Se vogliamo utilizzare questa analisi nel contesto palestinese, troviamo che in questo caso non si tratta di una guerra, perché non si contrappongono due eserciti e nemmeno è in corso una guerra partigiana; c’è solo un’aggressione che sta uccidendo non solo e non tanto miliziani armati, ma quasi esclusivamente civili inermi che non si possono difendere. In questo caso parliamo di “Crimini di guerra”.

La retorica militare ha inventato il termine “effetti collaterali” per ripararsi dall’accusa, indicando con quella categoria i morti non ricercati dalla forza che li ha causati “senza espressamente volerlo” e qui si scivola su un terreno sdrucciolevole, perché fino a che punto Coventry e Guernica da un lato, o Dresda e Hiroshima dall’altro nella Seconda guerra mondiale non sono invece atti consumati per terrorizzare la popolazione civile? Che dire di Gaza o Sarajevo? Le guerre attuali sono “asimmetriche”, “ibride”… tutti termini inventati per giustapporre ostacoli al giudizio (morale? umano?), sottacendo la possibilità in mano agli eserciti di poter eliminare nemici senza nemmeno vederli, grazie a una tecnologia che non dà scampo agli insorti, ai quali è precluso il confronto ad armi pari, e consente anche di applicare algoritmi che autogiudicano la quantità di “effetti collaterali” tollerabile dal loro campo e questo per diventare “crimine di guerra” ha bisogno che ci si metta d’accordo tra umani sull’intenzionalità e la responsabilità di chi pigia il bottone, o di chi ha fatto la scelta politica di implementare quell’algoritmo?
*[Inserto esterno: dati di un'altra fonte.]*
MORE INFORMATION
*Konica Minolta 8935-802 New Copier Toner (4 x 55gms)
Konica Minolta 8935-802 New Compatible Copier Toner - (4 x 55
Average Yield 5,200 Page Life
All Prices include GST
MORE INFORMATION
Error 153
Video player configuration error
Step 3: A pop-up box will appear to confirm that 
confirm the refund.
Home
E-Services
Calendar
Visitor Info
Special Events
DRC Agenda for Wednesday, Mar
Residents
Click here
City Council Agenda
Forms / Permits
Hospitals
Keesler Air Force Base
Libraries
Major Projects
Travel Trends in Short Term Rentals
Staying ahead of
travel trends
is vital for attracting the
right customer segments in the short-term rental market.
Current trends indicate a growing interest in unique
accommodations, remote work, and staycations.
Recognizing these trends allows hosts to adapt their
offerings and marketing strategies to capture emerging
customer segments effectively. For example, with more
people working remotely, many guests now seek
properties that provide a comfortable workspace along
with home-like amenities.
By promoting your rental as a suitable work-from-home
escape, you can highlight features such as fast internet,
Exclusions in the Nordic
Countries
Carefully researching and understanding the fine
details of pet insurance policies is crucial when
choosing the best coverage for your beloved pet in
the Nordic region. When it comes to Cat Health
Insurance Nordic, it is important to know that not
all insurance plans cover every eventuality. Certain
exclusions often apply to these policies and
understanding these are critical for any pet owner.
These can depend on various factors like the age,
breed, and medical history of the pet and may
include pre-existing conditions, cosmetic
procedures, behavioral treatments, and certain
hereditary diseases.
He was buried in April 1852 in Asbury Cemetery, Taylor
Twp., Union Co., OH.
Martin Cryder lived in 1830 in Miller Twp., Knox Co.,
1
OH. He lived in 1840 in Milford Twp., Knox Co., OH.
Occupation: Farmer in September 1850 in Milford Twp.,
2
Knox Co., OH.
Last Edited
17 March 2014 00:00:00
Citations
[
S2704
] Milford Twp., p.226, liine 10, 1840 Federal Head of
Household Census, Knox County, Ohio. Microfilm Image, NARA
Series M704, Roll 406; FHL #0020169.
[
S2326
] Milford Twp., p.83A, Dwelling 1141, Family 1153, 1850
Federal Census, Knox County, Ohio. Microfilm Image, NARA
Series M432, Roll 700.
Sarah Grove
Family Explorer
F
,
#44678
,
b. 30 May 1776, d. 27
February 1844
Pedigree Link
E qui la risposta non può che essere politica, non può essere super partes. Eric comunque considera eticamente più grave la posizione del politico rispetto all’esecutore… e forse anche noi. Ma a questo punto si oltrepassa un limite oltre il quale si superano i confini della realtà e si entra nel videogioco della “disumanizzazione”.